Over the past three to four months, Bangladesh has been making regular monthly payments of $90–$100 million. With the June payment, all pending liabilities have been cleared, prompting the Bangladesh Power Development Board (BPDB) to request full power supply from both units as per its schedule.
To ensure continued financial security, Bangladesh has also established Letters of Credit (LCs) equivalent to two months of billing and provided a sovereign guarantee covering all dues. These measures have significantly improved Adani’s financial position, sources said.
Any concerns arising from local investigations into the PPA have been addressed, with no irregularities found. With the financial and contractual uncertainties now resolved, lenders are reportedly optimistic about upgrading Adani Power’s credit rating from AA to AA+, which could lower its borrowing costs.
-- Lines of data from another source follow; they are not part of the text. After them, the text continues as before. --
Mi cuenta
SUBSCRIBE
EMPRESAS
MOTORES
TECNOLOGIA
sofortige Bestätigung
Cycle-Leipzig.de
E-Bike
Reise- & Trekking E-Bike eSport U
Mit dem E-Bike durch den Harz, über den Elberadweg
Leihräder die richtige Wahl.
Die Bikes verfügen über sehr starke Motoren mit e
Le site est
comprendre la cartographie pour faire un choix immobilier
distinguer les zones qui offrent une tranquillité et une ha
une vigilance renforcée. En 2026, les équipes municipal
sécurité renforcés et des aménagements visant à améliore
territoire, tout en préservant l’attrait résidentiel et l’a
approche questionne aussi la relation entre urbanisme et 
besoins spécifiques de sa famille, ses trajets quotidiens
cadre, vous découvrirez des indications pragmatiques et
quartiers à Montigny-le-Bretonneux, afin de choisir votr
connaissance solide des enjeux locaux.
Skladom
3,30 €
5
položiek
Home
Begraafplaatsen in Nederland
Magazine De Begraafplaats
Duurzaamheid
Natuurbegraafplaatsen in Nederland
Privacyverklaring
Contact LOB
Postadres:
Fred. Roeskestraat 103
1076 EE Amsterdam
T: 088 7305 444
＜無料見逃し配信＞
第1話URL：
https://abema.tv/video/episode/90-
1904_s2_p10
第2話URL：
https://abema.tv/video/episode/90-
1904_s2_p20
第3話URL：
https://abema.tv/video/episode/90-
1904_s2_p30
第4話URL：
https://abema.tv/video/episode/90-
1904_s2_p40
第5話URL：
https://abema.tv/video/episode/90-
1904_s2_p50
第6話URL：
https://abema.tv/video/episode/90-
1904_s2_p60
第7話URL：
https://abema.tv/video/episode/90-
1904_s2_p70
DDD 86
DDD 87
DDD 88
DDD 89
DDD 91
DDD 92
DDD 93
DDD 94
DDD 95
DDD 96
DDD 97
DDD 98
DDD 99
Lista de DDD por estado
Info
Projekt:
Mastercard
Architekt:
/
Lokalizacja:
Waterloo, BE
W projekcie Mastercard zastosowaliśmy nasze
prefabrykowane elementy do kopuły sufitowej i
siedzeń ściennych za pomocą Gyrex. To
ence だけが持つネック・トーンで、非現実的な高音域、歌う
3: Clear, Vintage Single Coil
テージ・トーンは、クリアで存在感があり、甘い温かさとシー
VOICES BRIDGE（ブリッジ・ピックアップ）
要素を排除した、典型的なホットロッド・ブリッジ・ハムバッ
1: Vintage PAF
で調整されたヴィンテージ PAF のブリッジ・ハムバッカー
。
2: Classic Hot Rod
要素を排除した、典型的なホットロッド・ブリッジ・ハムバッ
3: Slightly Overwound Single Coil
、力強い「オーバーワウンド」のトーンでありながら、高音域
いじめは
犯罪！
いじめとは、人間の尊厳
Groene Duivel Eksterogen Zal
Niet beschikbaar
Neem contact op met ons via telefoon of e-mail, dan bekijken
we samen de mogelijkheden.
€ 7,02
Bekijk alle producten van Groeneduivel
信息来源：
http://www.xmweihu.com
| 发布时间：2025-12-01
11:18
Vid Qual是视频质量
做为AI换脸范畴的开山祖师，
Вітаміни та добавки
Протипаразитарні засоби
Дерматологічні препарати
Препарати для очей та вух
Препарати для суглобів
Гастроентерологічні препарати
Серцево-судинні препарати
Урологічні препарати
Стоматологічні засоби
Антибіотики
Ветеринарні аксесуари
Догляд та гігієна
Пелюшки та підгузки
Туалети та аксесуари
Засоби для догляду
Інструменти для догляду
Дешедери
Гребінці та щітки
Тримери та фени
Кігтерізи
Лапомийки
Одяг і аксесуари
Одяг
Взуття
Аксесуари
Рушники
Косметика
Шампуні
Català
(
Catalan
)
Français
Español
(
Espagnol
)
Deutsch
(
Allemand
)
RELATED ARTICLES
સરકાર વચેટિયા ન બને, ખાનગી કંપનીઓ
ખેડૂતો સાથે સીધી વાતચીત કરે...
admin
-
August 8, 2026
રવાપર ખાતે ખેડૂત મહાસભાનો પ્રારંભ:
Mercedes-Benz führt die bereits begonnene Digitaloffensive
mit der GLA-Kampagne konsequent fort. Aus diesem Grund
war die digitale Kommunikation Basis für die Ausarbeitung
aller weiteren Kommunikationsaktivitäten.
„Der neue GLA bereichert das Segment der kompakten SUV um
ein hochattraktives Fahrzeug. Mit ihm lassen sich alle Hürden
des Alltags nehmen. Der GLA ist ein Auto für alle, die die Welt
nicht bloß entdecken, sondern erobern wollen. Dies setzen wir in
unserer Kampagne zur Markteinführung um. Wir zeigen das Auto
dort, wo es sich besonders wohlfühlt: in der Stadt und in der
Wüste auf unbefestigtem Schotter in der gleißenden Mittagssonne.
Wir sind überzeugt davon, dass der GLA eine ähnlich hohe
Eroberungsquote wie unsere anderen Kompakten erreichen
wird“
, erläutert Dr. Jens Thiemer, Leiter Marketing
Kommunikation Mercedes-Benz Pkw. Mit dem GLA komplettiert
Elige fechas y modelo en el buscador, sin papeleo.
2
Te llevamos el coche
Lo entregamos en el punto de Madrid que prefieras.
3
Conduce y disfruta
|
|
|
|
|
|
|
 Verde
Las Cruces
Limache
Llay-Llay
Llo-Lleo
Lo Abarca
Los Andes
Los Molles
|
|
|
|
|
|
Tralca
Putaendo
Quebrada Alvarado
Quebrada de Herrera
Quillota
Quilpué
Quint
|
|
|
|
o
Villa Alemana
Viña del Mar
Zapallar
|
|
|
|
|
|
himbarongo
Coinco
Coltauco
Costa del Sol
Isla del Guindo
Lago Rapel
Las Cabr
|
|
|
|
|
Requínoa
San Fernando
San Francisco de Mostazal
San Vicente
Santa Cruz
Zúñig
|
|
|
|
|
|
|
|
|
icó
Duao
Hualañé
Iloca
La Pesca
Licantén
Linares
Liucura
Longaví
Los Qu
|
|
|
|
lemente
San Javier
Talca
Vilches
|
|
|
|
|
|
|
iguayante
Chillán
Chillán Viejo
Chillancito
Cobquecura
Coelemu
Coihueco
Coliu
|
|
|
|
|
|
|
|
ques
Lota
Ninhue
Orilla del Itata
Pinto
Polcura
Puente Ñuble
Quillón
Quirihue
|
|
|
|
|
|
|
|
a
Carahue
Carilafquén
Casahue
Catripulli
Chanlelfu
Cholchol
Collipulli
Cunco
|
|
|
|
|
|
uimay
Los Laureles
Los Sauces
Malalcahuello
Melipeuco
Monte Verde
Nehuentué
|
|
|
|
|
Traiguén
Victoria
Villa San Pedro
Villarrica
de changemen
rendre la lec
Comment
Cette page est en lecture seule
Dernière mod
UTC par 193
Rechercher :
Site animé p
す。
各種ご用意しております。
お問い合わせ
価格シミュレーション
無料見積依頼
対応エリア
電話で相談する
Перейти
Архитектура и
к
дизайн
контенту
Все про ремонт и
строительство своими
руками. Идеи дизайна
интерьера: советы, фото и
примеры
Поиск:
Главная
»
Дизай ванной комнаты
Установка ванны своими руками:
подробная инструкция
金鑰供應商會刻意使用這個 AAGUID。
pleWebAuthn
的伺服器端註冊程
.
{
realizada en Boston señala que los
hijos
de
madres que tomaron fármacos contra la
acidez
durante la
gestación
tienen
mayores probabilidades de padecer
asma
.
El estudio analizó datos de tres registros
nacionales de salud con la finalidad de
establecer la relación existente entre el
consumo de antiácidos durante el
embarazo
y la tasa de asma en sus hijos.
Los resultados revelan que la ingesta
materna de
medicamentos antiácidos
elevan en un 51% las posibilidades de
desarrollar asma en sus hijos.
Adani’s Godda plant currently meets around 10% of Bangladesh’s electricity demand and supplies power at among the most competitive rates, according to BPDB’s merit order dispatch data.
Under a 2017 deal, the Godda plant was to export its entire coal-fired electricity output to Bangladesh for 25 years. However, payment defaults due to rising import costs—exacerbated by the 2022 Russia-Ukraine war and subsequent domestic political instability—forced Adani to halve its power supply in November 2024. Full supply resumed in March 2025 after Bangladesh began to settle its arrears through regular monthly payments.
The situation improved further after Adani merged the Godda subsidiary into its parent company, enhancing operational and financial efficiency. With full integration into the Bangladesh power grid, the project is now viewed as a successful bilateral energy venture.
The recent payment resolution follows Bangladesh’s financial difficulties, including declining foreign currency reserves and intensified power shortages, especially in rural areas. These challenges were compounded by prolonged student-led protests that culminated in the ousting of Prime Minister Sheikh Hasina in August 2024.
The interim government that followed sought an additional $3 billion loan from the IMF on top of the existing $4.7 billion bailout package. It also questioned several infrastructure agreements signed under the previous government, including the Adani PPA, labeling them as opaque. Other Indian firms like NTPC Ltd and PTC India Ltd also supply power to Bangladesh under similar arrangements.